Documento di origine →
A questa paradossale situazione si pose fine con l'introduzione del dirigente centrale. Invenzione statunitense, il Dispatcher, "arbitro di assise in mezzo" ai capistazione con il potere di decidere, ovviamente in base a dati oggettivi, quale stazione dovesse effettuare incroci e precedenze, operazioni base nella gestione del traffico dei treni.

Il metodo di lavoro "tipico" di un dirigente centrale era basato su poche attrezzature: un telefono collegato con le stazioni, un grande foglio di carta e alcune matite. Il dirigente centrale riceveva dalle stazioni di inizio corsa i dati sulla composizione e sulla partenza di ogni treno. Riceveva dalle stazioni intermedie i dati di arrivo partenza o transito (con i relativi minuti di anticipo o ritardo) e riceveva dalle stazioni di inizio e di termine corsa i dati iniziali e finali. Sulla base di queste informazioni, che arrivavano a getto continuo, il dirigente centrale era in grado di gestire il traffico ferroviario avendo una visione completa dei movimenti dei treni della linea a lui affidata e potendo prevedere con ragionevole certezza quali stazioni, nel futuro prossimo, avrebbero dovuto organizzarsi per effettuare incroci e precedenze.

Obiettivo dichiarato → Trascrivi fedelmente dal testo sul dirigente centrale il brano che comincia con le parole "Il metodo di" e si chiude dopo le parole "incroci e precedenze.".

Contenuto dei dati →
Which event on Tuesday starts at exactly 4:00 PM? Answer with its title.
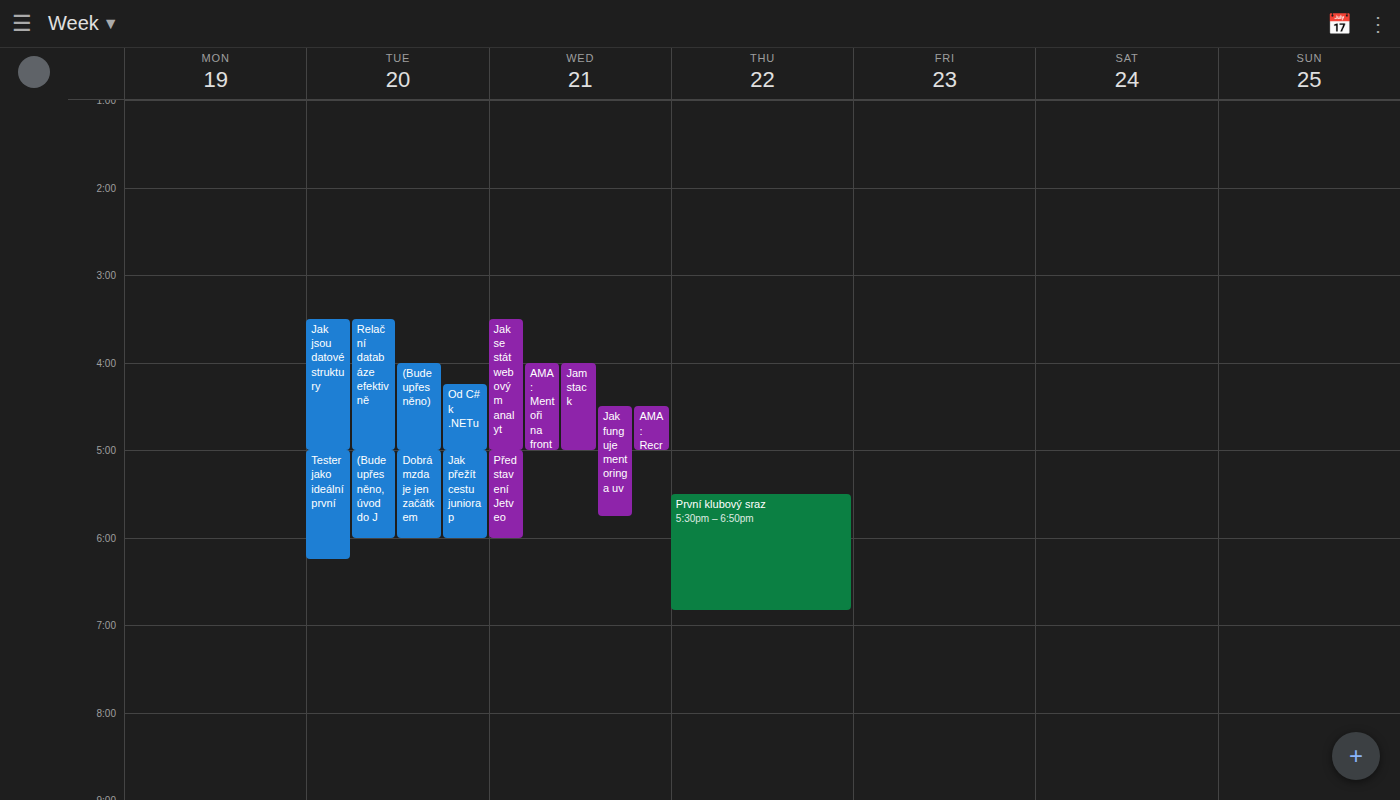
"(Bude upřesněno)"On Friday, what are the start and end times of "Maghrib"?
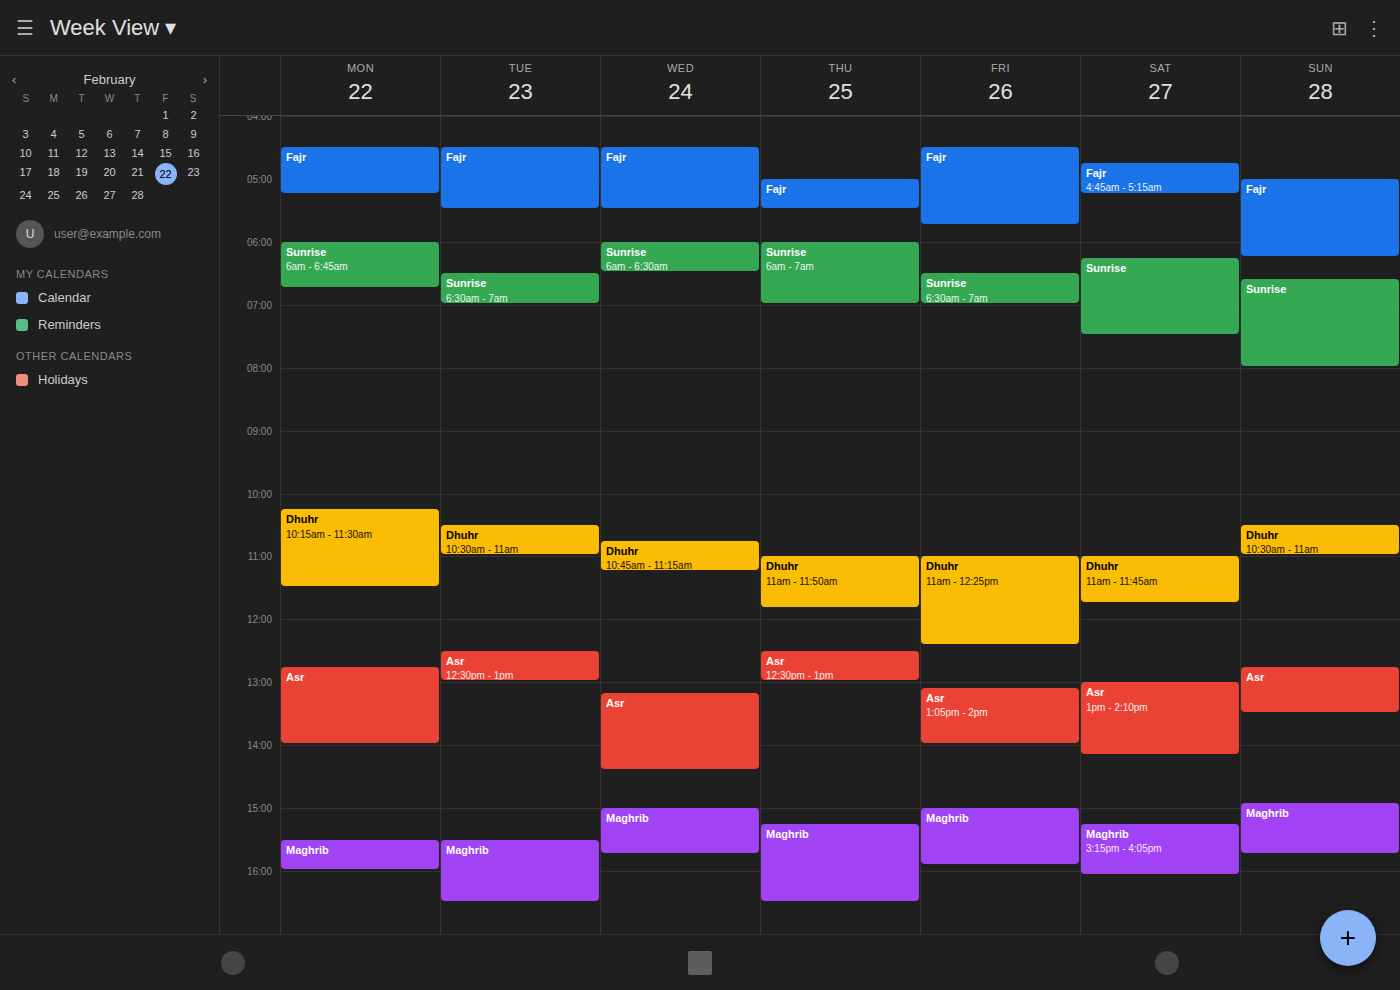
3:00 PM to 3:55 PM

Risposta all'esercizio →
Il metodo di lavoro "tipico" di un dirigente centrale era basato su poche attrezzature: un telefono collegato con le stazioni, un grande foglio di carta e alcune matite. Il dirigente centrale riceveva dalle stazioni di inizio corsa i dati sulla composizione e sulla partenza di ogni treno. Riceveva dalle stazioni intermedie i dati di arrivo partenza o transito (con i relativi minuti di anticipo o ritardo) e riceveva dalle stazioni di inizio e di termine corsa i dati iniziali e finali. Sulla base di queste informazioni, che arrivavano a getto continuo, il dirigente centrale era in grado di gestire il traffico ferroviario avendo una visione completa dei movimenti dei treni della linea a lui affidata e potendo prevedere con ragionevole certezza quali stazioni, nel futuro prossimo, avrebbero dovuto organizzarsi per effettuare incroci e precedenze.